Characterising the transmission dynamics of Acinetobacter baumannii in intensive care units using hidden Markov models

Background: Little is known about the transmission dynamics of Acinetobacter baumannii in hospitals. In the absence of comprehensive epidemiological data, mathematical modelling is an attractive approach to understanding transmission process. The statistical challenge in estimating transmission parameters from infection data arises from the fact that most patients are colonised asymptomatically and therefore the transmission process is not fully observed. Hidden Markov models (HMMs) can overcome this problem. We used such approach to characterise the transmission dynamics of A. baumannii in intensive care units (ICUs) in three hospitals in Melbourne, Australia.
Methods: A continuous-time structured HMM was developed. The HMM consisted of the hidden states – the number of patients colonised with A. baumannii (both detected and undetected) on the ICU ward, and the number of colonised patients detected at each time point (observations). The model input was monthly incidence data (60 months) of observed number of colonised patients. We estimated two parameters: the rate of cross-transmission between patients (β) and the rate of colonisation from sources independent of cross-transmission (sporadic acquisition, ν).
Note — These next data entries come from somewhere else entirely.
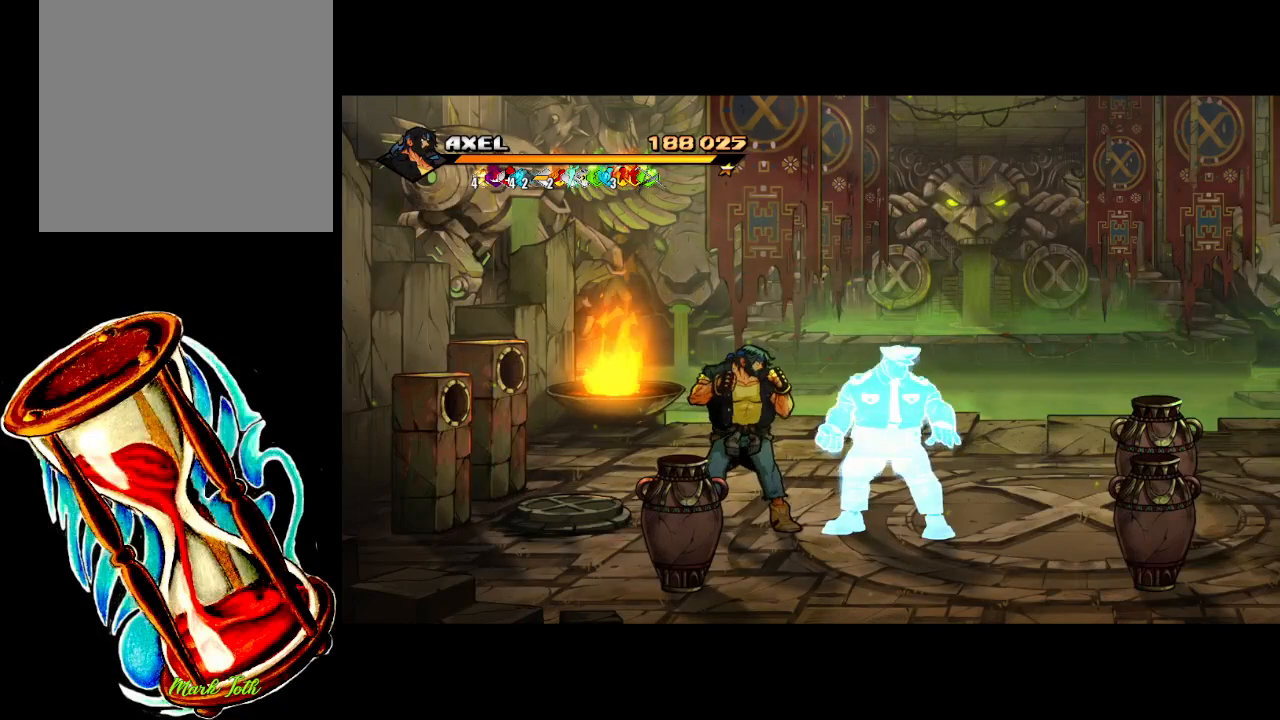
Gameplay with a controller (Xbox layout); each line is a JSON object with the inputs held at the frame after it. "events" lists button and stick changes between this image and that frame as [ms after this image, input, new state], when the widget could be followed in between. Not read: left_stick right_stick.
{"buttons": ["DPAD_DOWN", "DPAD_RIGHT"], "events": [[150, "DPAD_RIGHT", "down"], [483, "DPAD_DOWN", "down"]]}
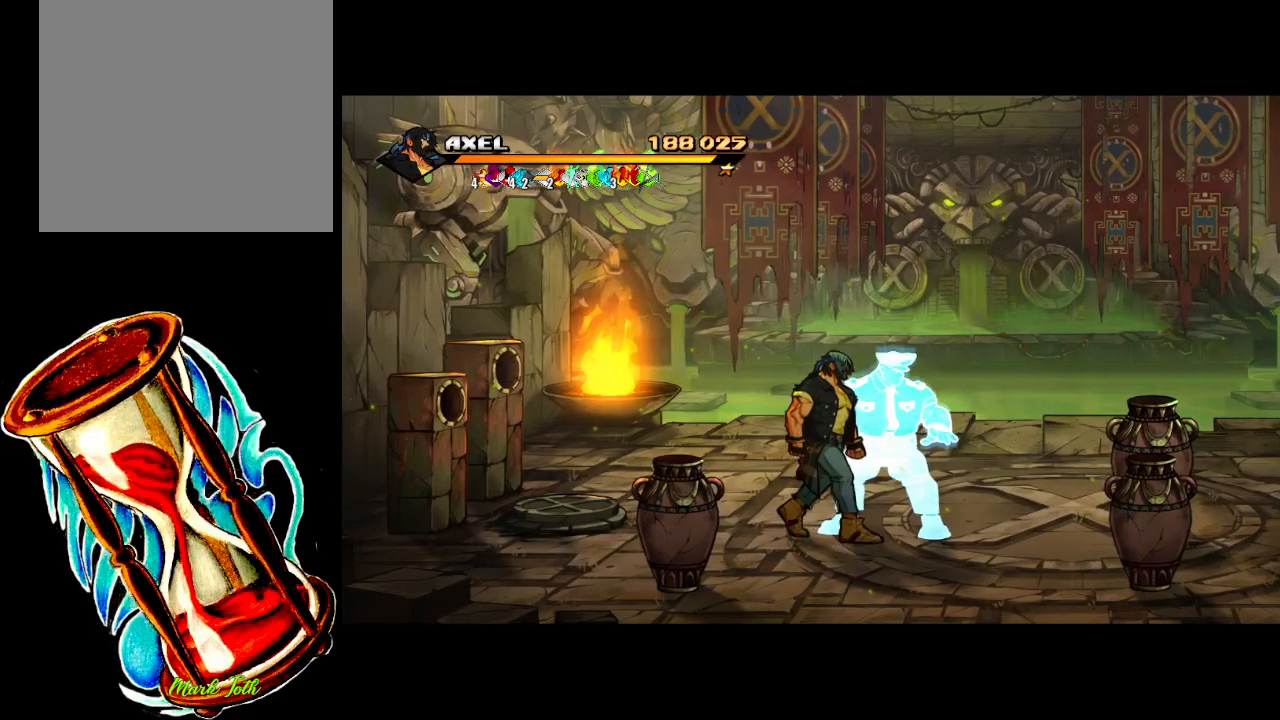
{"buttons": ["X", "DPAD_LEFT"], "events": [[33, "DPAD_RIGHT", "up"], [200, "DPAD_LEFT", "down"], [467, "DPAD_DOWN", "up"], [483, "X", "down"]]}
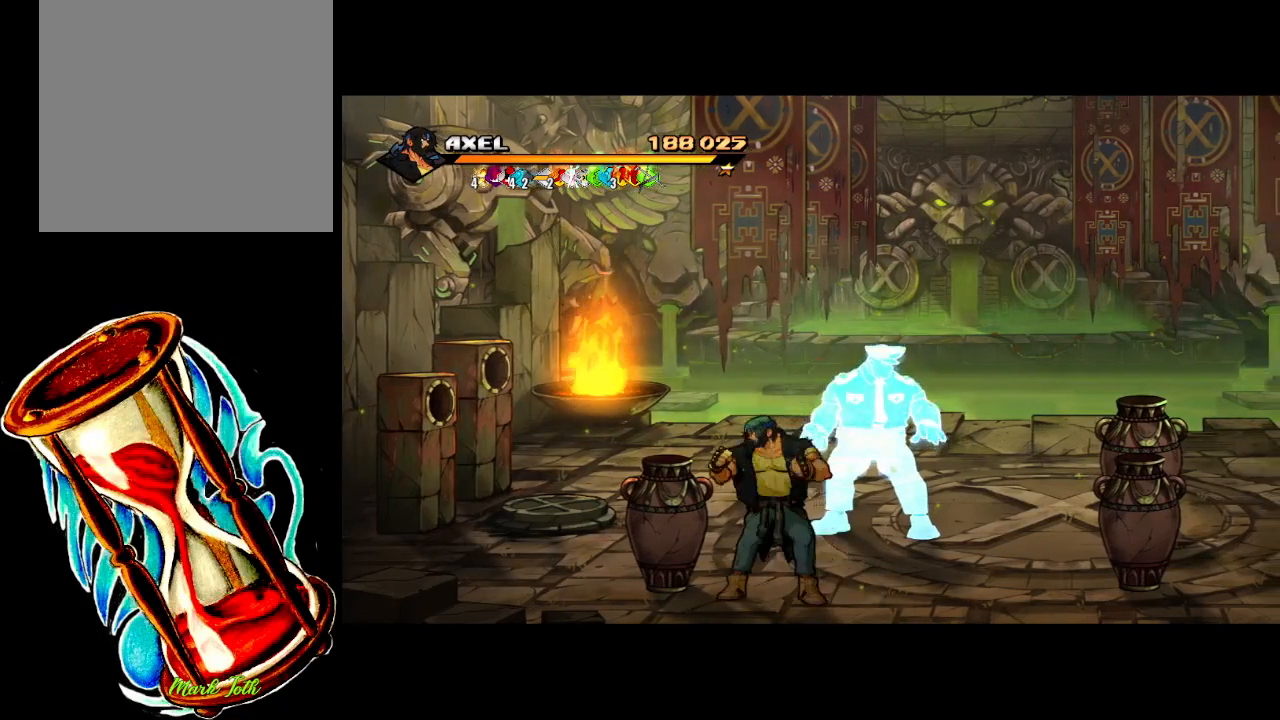
{"buttons": [], "events": [[33, "DPAD_LEFT", "up"], [100, "X", "up"]]}
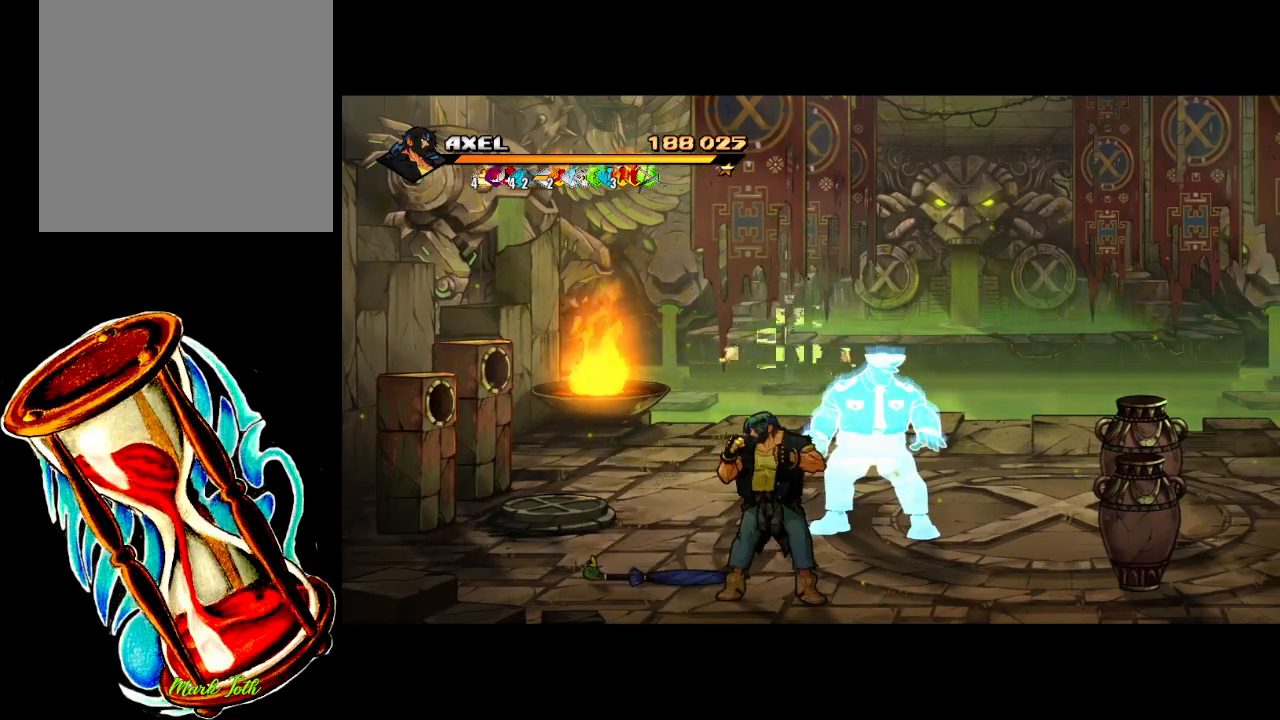
{"buttons": ["DPAD_RIGHT"], "events": [[217, "DPAD_RIGHT", "down"]]}
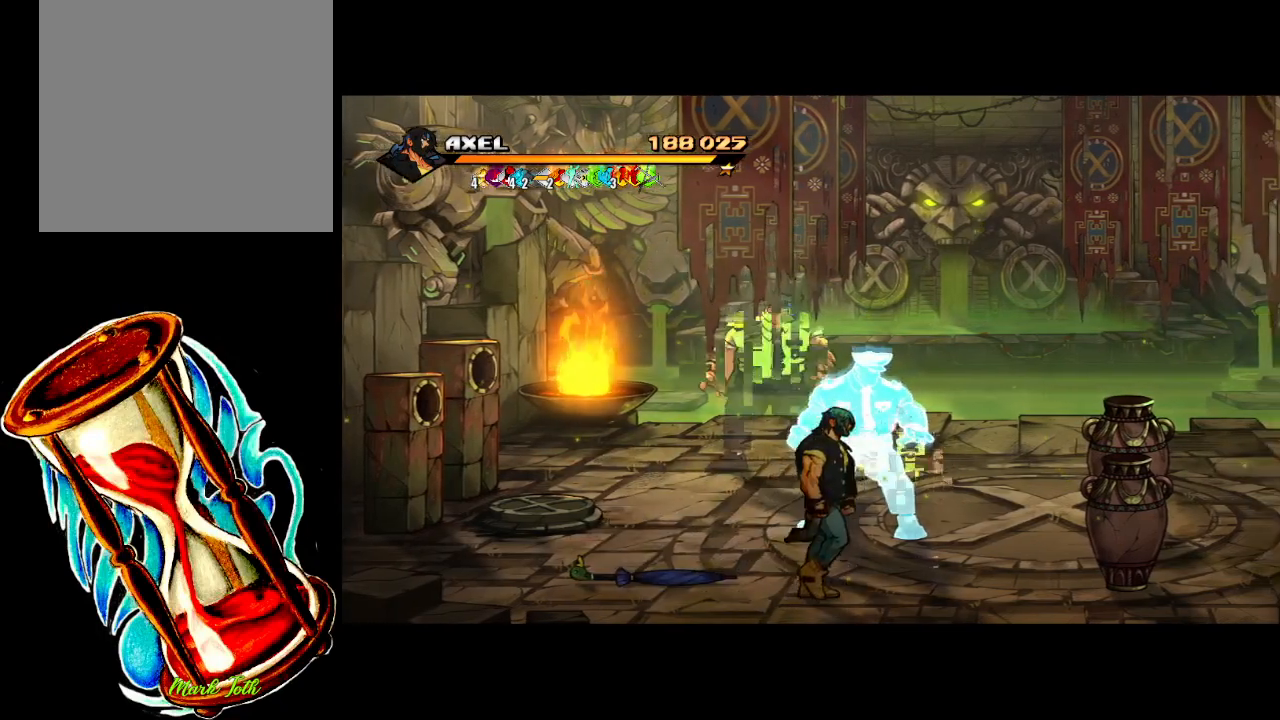
{"buttons": ["DPAD_LEFT"], "events": [[33, "DPAD_UP", "down"], [183, "DPAD_RIGHT", "up"], [200, "DPAD_LEFT", "down"], [233, "DPAD_UP", "up"]]}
The basic reproduction ratio (R0) and the proportion of colonisation due to cross-transmission (p) were also estimated. The parameters were estimated using the Bayesian framework with Markov chain Monte Carlo algorithm. The deviance information criterion was used to assess model fit.
Results: The model with cross-transmission and sporadic acquisition was superior to the models with only either of the acquisition sources. We estimated 96 – 98% of acquisition in Hospital 1 and 3 was due to cross-transmission; whereas most colonisation in Hospital 2 was acquired sporadically. On average, 4 (95% credible interval [95% CI] 3 – 5) and 2 (95% CI 1.8 – 3) new cases per month resulted from a colonised patient via cross-transmission in Hospital 1 and 3, respectively; whereas 2 (95% CI 1 – 3) new cases arose from sporadic acquisition in Hospital 2 every month. R0 for Hospital 1, 2 and 3 was 1.5 (95% CI 1.2 – 2), 0.02 (95% CI 0 – 0.2) and 1.6 (95% CI 1.3 – 2.2), respectively.
Conclusions: This study is the first to characterise the transmission dynamics of A. baumannii using mathematical modelling. We showed that HMMs can be applied to sparse data to estimate transmission parameters despite unobserved events. A. baumannii colonisation can be acquired both from cross-transmission and sporadically. Infection control in ICUs where A. baumannii is endemic should be optimised.